| TEXT |
══════════════════════════════
Or maybe just take some time to think about it, then come back.    I really think you won't find this great a community elsewhere.  Someone else said it, but with the no cussing ruke we really do look to have more class.  That can only have a positive impact on us in my opinion.

Just think about it, okay.  I'd hate to lose ya.


----------



## noodles (Apr 5, 2007)

I think what the Mods are trying to say is that when you type your words you can personally pick what your saying but when you talk with yours peers it comes naturally when speaking. So in other words you determine ahead of time what you say on this site before typing. What is so hard about changing your true feelings for another word.


----------



## Runbyhemp (Apr 5, 2007)

I second what SmokinMom says. I honestly can't understand what all the fuss is about ... Peace

If you do insist on leaving, I would like to wish you luck

As we say here in Ireland " As you slide down the bannister of life, may all the splinters be pointing in the right direction"  :aok:


----------



## SmokinMom (Apr 5, 2007)

Runbyhemp said:
			
		

> As we say here in Ireland " As you slide down the bannister of life, may all the splinters be pointing in the right direction" :aok:


 
LOVE that.  I am going to have to remember that one.


----------



## Hick (Apr 5, 2007)

theyorker said:
			
		

> Well I just read KP's second post and I'll second TBG's opinion...Welll stated my "phriend".
> 
> Just to reiterate, I don't HAVE to swear. EDITED _by hick_ Please, let's let this die...I SENT YOU MODS A PM TELLING YOU WHAT I WOULD DO IF YOU DIDN'T BAN ME.  THIS STARTS IT FOR REAL.  I GOTTA GO TO WORK NOW, BUT WHEN I GET HOME TONIGHT IF I CAN STILL POST THE FLAMING BEGINS.  HICK THAT EDIT IS ABSOLUTE BULLSHIT



*As you wish, yorker. I tried to deter this from happening. I thought we were makeing progress in pm's. I guess not.. 
Personal insults , flameing and name calling, along with your "desire" to be banned,...and your threats
all have contributed to this descision.
  "I" will not allow it.


*

..you left me absolutely no choices yorker...


----------



## Professor bongwater (Apr 5, 2007)

> I think what the Mods are trying to say is that when you type your words you can personally pick what your saying but when you talk with yours peers it comes naturally when speaking. So in other words you determine ahead of time what you say on this site before typing. What is so hard about changing your true feelings for another word.


 
I for one have a real problem speaking without cussing. I could (and sometimes do) literally swear every other word. But that is something I recognize, and therefore I am attempting to change my speech. As for typing I have no problems communicating without swearing, so I prefer to type. I believe "if I can do it, anyone can do it"!! I just wanted to say "THANK YOU!!" to all who regulate this sight. There are plenty of forums of this nature on the WWW that allow nudity and obscenities in there avatars and posts..... Thanks again MP for keeping a clean house!!
══════════════════════════════
[Data excerpts]

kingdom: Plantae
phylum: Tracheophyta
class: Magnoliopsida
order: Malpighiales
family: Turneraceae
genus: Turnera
══════════════════════════════
| WORK INSTRUCTIONS |
- a) Write out the part of the forum thread from "I second what" to "SmokinMom (Apr 5, 2007)".
- b) In the forum thread, where does Runbyhemp say the saying about the bannister of life comes from?
The entries have nothing to do with the work here.

| ANSWERS TO THE PROBLEMS |
- a)
I second what SmokinMom says. I honestly can't understand what all the fuss is about ... Peace

If you do insist on leaving, I would like to wish you luck

As we say here in Ireland " As you slide down the bannister of life, may all the splinters be pointing in the right direction"  :aok:


----------



## SmokinMom (Apr 5, 2007)

- b) Ireland.